One thing led to another. The King needed soldiers and the soldiers needed pay. In order for that to happen, taxes had to be increased. In order to collect them, one needed bailiffs, and in order to increase their number, one had to build schools to educate them in their profession. In connection with these schools, new cities appeared: a nation in the making.
The Lord High Chancellor Oxenstierna went on to create a hierarchical state apparatus where lower levels reported to higher. Controls were introduced to increase the quality of management through example, correction, and instruction. Matters were to be dealt with expertly and without delay — ideals that are still enshrined in today’s regulations and policies.
The expanding control of the population mounted up to the point in 1947 when all residents received a number consisting of nine numbers: the individual’s birth date plus a three-digit number. Twenty years later, a check digit was added for security reasons.
Today, a Swede cannot be born, educated, marry, divorce, become ill, or die without a personal identification number. It has become such a casual act to declare one’s individual set of digits, even to collect bonus points in connection with purchases in department stores, that many simply say them loud and clear in any given situation.

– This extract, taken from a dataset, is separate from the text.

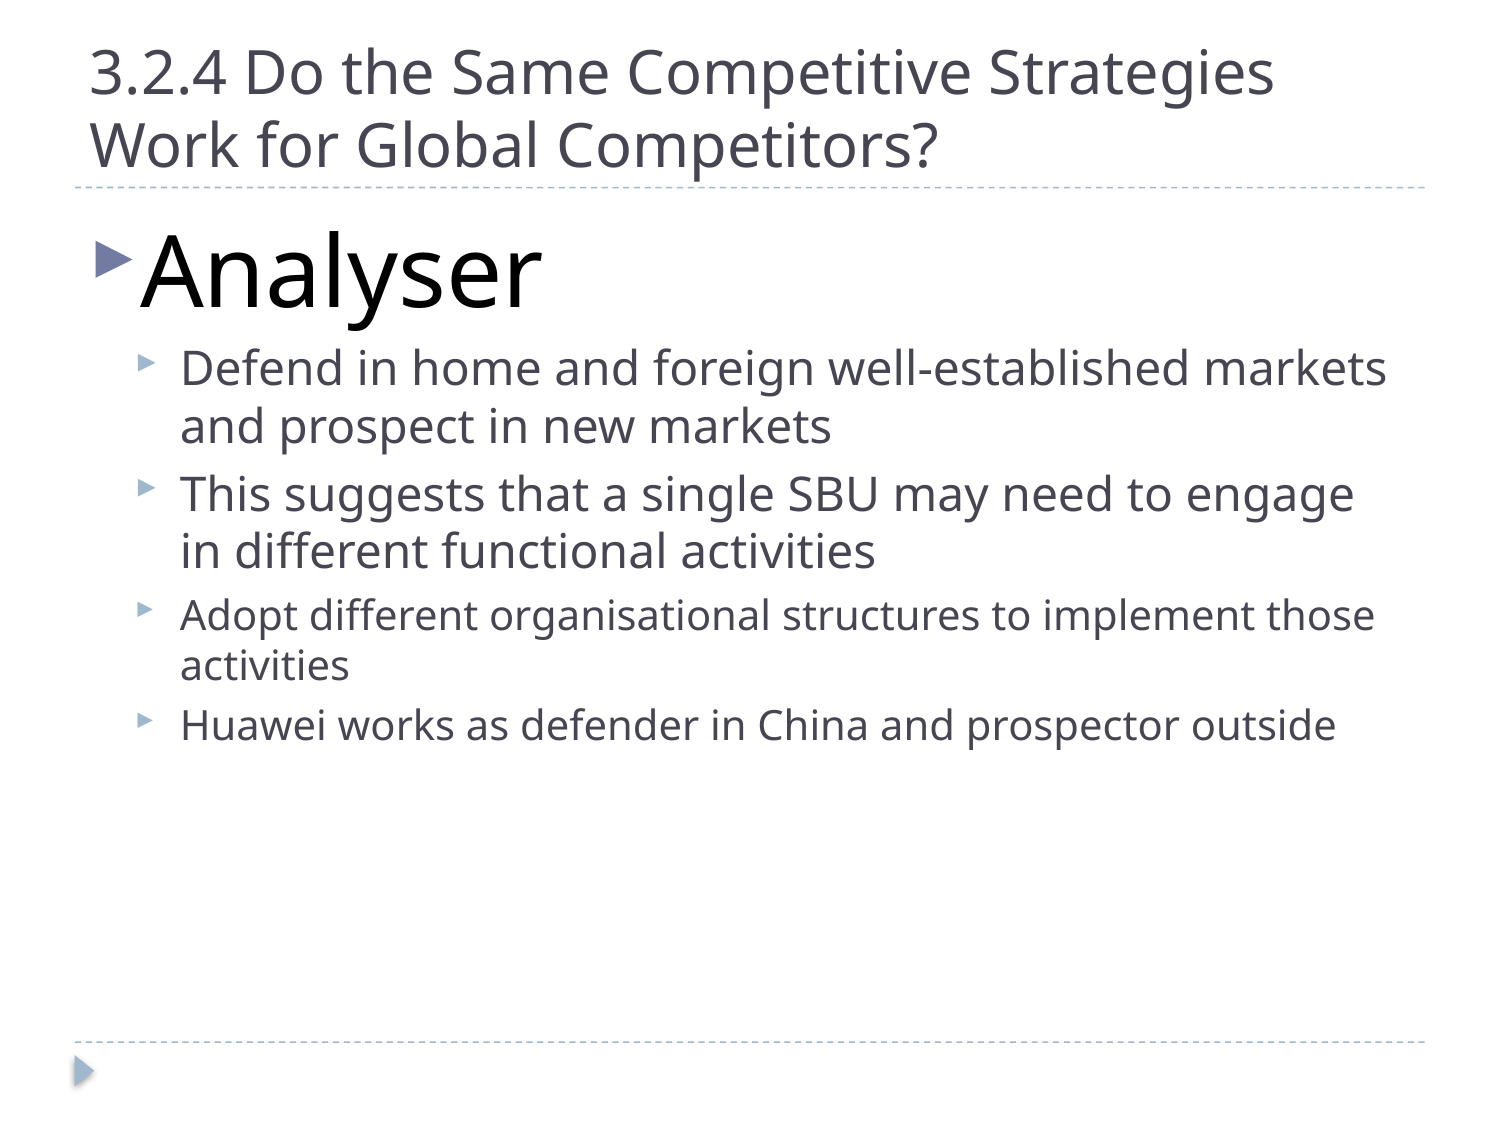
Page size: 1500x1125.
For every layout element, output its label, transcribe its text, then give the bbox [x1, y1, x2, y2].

list Analyser Defend in home and foreign well-established markets and prospect in new markets This suggests that a single SBU may need to engage in different functional activities Adopt different organisational structures to implement those activities Huawei works as defender in China and prospector outside [75, 200, 1425, 1010]
title 3.2.4 Do the Same Competitive Strategies Work for Global Competitors? [75, 24, 1425, 188]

Most of Sweden’s inhabitants are entered by their numbers in hundreds of registers of various kinds, and every government and municipal activity is based on the use of the residents’ personal identification numbers. It’s almost an equation of Orwellian design: a centralised state plus digitisation plus a growing private market of health care and similar services, turns the personal identification number into a key that opens every aspect of a human life.
In many countries, also within the EU, residents are obliged to carry identity documents — they must always be able to prove who they are. In Sweden there is no such law. And this is where a specific Swedish paradox appears: the citizen is free from this obligation if she can prove that she is a Swedish citizen, which is done by providing a valid identity document or revealing her personal identification number.